Before we intubated her the previous afternoon, she asked, "Where's Paula?" I looked at my dad, and his eyes said not to respond to that. I knew then that she was dying, that we were very close, even though the doctors had not told us by then. All of the people I have watched die, they have all seen people that weren't there, sometimes talking to them and sometimes reaching out to them. My grandma saw my uncle, aunt Polly's husband who had passed away years ago. My aunt Polly also saw him, and reached out to him. When my mom asked for aunt Polly, I knew that she was slipping away, to that point where your family members who have passed are waiting for you. I knew that I would not have her for much longer. I do very strongly believe that at that point or shortly after, aunt Polly was with her, to take her away, hours before she actually died. I think she had passed on long before we ever made the decision.
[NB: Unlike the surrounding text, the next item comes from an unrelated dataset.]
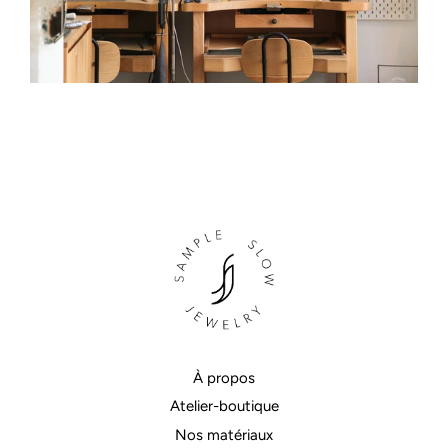
À propos
Atelier-boutique
Nos matériaux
I picture her, very scared and very frightened, realizing that she is no longer with my dad and I, with her sisters. That she is panicking and crying and yelling, "NO!" But then she saw aunt Polly, and she knew that she had died. And aunt Polly reached her hand out, with her other hand on her hip, and said, "Gail, come on." And my mom shook her head and said, "No. I need to be with my family." And if you have ever met my aunt Polly, you will be able to picture her, the way she talked and did things. And she tells her she needs to come on, there's nothing more that she can do, and she has to come with her. My mom takes her hand, and although she is resistant and hesitant, she walks away with her, looking over her shoulder at us. I do really believe that something like that happened. Really.

And neither one of them had cancer. Or were in any pain. And they looked happy and healthy, together again.

1 comment:

  1. As I am sitting here, crying, tears falling on the screen for my friend who is hurting, I realize she is the strongest person I know. I believe in angels too and I can assure you that the end of this post is absolutely touching and real. I love you and admire you more than you know. You're an amazing woman and daughter.